NEW YORK - Ketinggian air di Danau Titicaca – danau tertinggi yang dapat dilayari di dunia dan terbesar di Amerika Selatan – turun drastis setelah gelombang panas musim dingin yang belum pernah terjadi sebelumnya. Penurunan yang mengejutkan ini berdampak pada pariwisata, perikanan, dan pertanian, yang menjadi andalan penduduk setempat untuk mencari nafkah.
“Kami tidak tahu apa yang akan kami lakukan mulai sekarang hingga Desember karena air akan semakin surut,” kata Nazario Charca, 63 tahun, yang tinggal di danau dan mencari nafkah dengan mengantar wisatawan mengelilingi perairan tersebut, dikutip CNN.

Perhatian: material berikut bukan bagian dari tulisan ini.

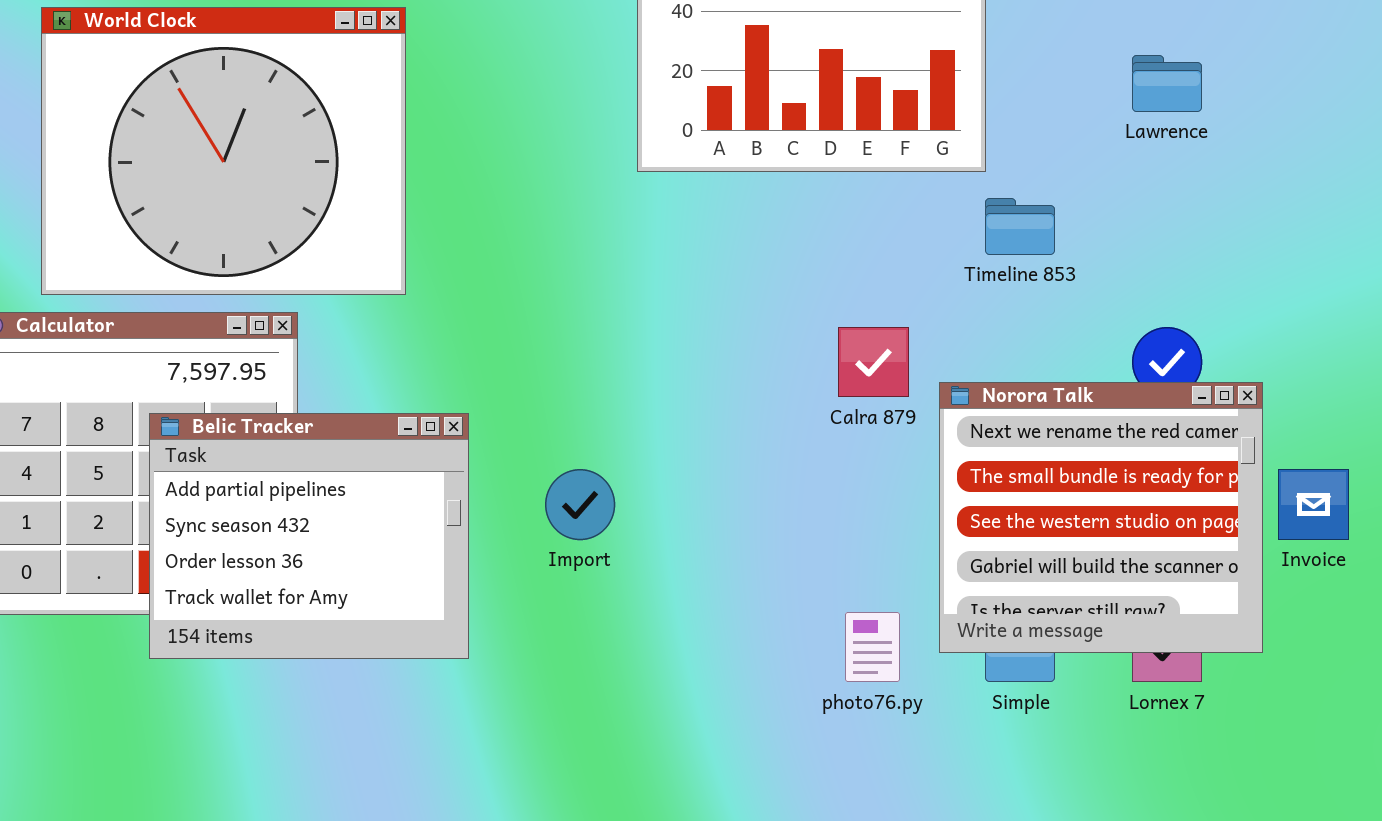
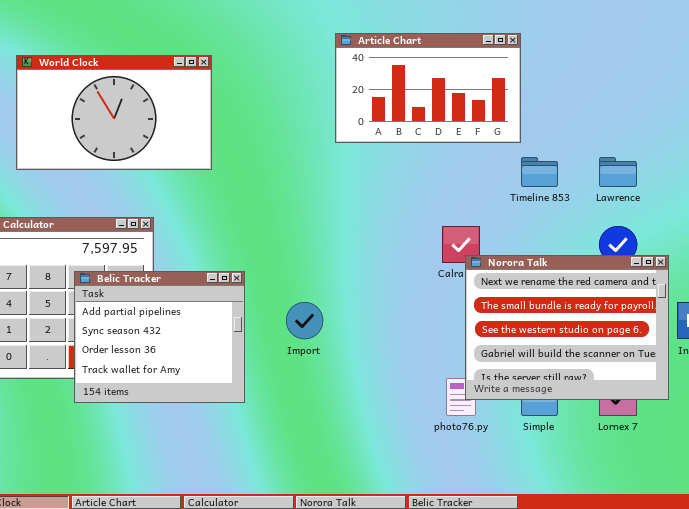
World Clock: [41,7,406,295] -> [16,55,212,170], resized
Lawrence: [1132,55,1202,112] -> [599,157,637,187], moved
Norora Talk: [939,382,1263,653] -> [465,255,669,400], resized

Pengunjung telah lama tertarik dengan perairan biru dan langit terbuka di danau terbesar di Amerika Selatan, yang terbentang lebih dari 3.200 mil persegi melintasi perbatasan Peru dan Bolivia.
Kadang-kadang digambarkan sebagai “laut pedalaman”, danau ini adalah rumah bagi komunitas adat Aymara, Quechua, dan Uros dan terletak di ketinggian sekitar 3.800 meter (12.500 kaki) di pegunungan Andes tengah, menjadikannya danau tertinggi yang dapat dilayari di dunia. Ketinggian yang ekstrim juga membuat danau terkena radiasi matahari tingkat tinggi, yang meningkatkan penguapan dan menyebabkan sebagian besar kehilangan air.
Lebih dari tiga juta orang tinggal di sekitar danau, mengandalkan perairannya untuk menangkap ikan, bertani, dan menarik wisatawan sehingga meningkatkan perekonomian daerah yang tadinya terpinggirkan.
Kini danau tersebut berisiko kehilangan sebagian keajaibannya. Meskipun permukaan air diketahui berfluktuasi setiap tahun, perubahan ini menjadi lebih ekstrem akibat krisis iklim.
Menurut ahli meteorologi CNN Taylor Ward, gelombang panas musim dingin yang memecahkan rekor telah menyebabkan peningkatan penguapan dan penurunan permukaan danau sehingga memperburuk defisit air yang disebabkan oleh kekeringan.